OCE-PRF: Vertical transport of buoyant, non-spherical particles in the wind-mixed ocean surface boundary layer

This award is funded in whole or in part under the American Rescue Plan Act of 2021 (Public Law 117-2).

Particles at the ocean surface are plentiful: microorganisms, ice crystals, debris, microplastics. Although many are buoyant, these particles do not passively float on the surface of the water; they are continually mixed within the upper regions of the ocean by the turbulence that results from wind blowing over the water surface. Unlike small, spherical particles, these non-spherical and sometimes large particles do not perfectly follow the fluid flow due to their size and shape, and their interaction with turbulence at the ocean surface is not well understood.

The PI will conduct an experimental and analytical investigation to study how buoyant, non-spherical particles move, rotate, and disperse during wind-mixing at the surface of the ocean. Knowledge of how these particles behave will have far-reaching applications in ocean science, from ocean optics to plankton biology to sea ice dynamics. In particular, understanding the transport of non-spherical microplastic particles is critical for quantifying both the scale of microplastic pollution and its risks to human health and the environment.

The results of this project will inform future policy, health guidelines, consumer behavior, and microplastic removal efforts. In addition, the PI will work to broaden participation in science within the local community through mentoring at the university level and involvement in extracurricular activities at the high school level.

The PI will measure vertical transport and dispersion of non-spherical particles in a laboratory wind-mixed surface boundary layer using particle shadow tracking techniques. Experiments will be performed for a range of particle geometries and wind speeds relevant to the ocean surface layer. These measurements will then be used to develop an analytical model of particle spatial distribution over the water column.
____
● Exercise aim: Translate this sentence from the award summary above into Spanish: "These measurements will then be used to develop an analytical model of particle spatial distribution over the water column."

● Data supplied:
____
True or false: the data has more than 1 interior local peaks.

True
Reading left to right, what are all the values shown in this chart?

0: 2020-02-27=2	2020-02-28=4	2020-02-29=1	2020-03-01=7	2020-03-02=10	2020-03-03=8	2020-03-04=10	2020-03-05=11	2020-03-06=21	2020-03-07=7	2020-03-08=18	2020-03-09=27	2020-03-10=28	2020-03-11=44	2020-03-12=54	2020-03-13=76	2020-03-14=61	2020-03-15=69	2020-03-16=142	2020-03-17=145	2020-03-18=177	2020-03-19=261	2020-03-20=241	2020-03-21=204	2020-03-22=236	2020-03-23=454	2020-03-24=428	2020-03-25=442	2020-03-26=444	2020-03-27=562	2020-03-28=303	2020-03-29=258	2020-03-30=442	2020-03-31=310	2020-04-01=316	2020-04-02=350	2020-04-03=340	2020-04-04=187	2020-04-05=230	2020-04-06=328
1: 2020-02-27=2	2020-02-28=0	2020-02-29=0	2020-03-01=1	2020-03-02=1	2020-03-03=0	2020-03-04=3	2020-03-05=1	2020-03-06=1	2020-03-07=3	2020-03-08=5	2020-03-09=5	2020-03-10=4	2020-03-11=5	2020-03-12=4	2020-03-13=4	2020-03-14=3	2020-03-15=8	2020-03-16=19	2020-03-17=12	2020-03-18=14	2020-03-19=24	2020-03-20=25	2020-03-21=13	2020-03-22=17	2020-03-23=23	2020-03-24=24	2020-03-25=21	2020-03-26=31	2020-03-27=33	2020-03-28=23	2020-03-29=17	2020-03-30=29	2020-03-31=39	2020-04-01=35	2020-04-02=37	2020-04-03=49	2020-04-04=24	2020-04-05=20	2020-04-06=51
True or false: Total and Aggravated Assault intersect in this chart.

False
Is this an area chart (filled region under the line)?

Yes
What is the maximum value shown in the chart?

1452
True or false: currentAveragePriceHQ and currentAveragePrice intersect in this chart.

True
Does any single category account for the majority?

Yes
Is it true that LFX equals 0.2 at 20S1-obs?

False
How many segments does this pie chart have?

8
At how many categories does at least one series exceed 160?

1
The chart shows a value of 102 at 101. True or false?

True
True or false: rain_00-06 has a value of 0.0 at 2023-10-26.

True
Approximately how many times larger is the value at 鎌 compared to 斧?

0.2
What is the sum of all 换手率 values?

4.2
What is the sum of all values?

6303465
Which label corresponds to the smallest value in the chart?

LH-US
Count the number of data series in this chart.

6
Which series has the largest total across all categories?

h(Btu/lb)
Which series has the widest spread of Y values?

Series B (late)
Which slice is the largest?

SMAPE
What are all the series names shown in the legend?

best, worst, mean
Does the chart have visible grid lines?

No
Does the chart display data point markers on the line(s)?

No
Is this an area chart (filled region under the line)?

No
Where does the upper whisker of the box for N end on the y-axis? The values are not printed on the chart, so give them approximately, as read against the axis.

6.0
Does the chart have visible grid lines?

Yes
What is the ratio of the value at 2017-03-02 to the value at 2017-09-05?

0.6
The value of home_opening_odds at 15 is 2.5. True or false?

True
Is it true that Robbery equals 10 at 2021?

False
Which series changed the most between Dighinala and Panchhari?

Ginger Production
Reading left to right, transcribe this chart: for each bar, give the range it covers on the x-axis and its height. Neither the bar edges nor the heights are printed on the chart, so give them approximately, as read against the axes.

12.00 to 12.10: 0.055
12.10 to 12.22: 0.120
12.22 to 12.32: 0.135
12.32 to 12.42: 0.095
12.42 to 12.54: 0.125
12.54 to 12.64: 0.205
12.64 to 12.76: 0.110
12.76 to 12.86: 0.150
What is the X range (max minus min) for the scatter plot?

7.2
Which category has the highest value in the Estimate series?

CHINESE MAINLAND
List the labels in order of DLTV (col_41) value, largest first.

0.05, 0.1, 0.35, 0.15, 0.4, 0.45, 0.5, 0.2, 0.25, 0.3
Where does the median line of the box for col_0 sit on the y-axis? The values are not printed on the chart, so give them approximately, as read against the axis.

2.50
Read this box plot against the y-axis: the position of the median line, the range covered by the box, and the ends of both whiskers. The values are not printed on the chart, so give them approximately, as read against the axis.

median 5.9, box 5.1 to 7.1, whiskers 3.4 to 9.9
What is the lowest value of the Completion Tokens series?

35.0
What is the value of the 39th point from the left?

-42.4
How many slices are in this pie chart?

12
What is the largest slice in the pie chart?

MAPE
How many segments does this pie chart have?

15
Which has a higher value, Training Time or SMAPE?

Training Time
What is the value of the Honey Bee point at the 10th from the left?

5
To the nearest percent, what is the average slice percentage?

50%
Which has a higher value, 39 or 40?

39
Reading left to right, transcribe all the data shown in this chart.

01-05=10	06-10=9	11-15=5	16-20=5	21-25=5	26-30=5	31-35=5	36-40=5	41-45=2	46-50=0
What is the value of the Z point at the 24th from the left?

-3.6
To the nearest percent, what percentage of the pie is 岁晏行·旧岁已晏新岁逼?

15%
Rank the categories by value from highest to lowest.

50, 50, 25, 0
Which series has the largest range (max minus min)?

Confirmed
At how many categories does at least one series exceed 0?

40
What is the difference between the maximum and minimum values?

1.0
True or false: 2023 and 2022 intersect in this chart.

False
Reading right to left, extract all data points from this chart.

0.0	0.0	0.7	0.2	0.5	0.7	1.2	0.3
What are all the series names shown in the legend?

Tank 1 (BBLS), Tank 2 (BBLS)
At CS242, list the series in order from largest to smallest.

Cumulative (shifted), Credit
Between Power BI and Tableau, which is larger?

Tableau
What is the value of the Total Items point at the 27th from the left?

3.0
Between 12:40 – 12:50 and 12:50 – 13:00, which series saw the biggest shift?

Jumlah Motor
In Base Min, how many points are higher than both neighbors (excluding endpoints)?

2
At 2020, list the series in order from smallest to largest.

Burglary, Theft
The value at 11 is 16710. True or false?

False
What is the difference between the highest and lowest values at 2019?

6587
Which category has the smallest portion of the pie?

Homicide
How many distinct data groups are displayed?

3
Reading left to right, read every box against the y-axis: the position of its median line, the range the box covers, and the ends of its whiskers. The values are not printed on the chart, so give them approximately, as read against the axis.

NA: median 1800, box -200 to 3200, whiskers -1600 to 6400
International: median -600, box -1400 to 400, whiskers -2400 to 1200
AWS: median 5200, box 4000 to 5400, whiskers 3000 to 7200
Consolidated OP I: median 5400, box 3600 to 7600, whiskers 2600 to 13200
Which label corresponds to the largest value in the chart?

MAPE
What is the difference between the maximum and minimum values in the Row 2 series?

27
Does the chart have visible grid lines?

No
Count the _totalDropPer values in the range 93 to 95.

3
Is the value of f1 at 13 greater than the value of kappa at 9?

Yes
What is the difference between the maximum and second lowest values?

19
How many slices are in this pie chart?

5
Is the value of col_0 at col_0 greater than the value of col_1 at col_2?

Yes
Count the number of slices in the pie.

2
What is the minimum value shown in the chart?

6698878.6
____
● Solution: Estas mediciones se utilizarán luego para desarrollar un modelo analítico de la distribución espacial de las partículas a lo largo de la columna de agua.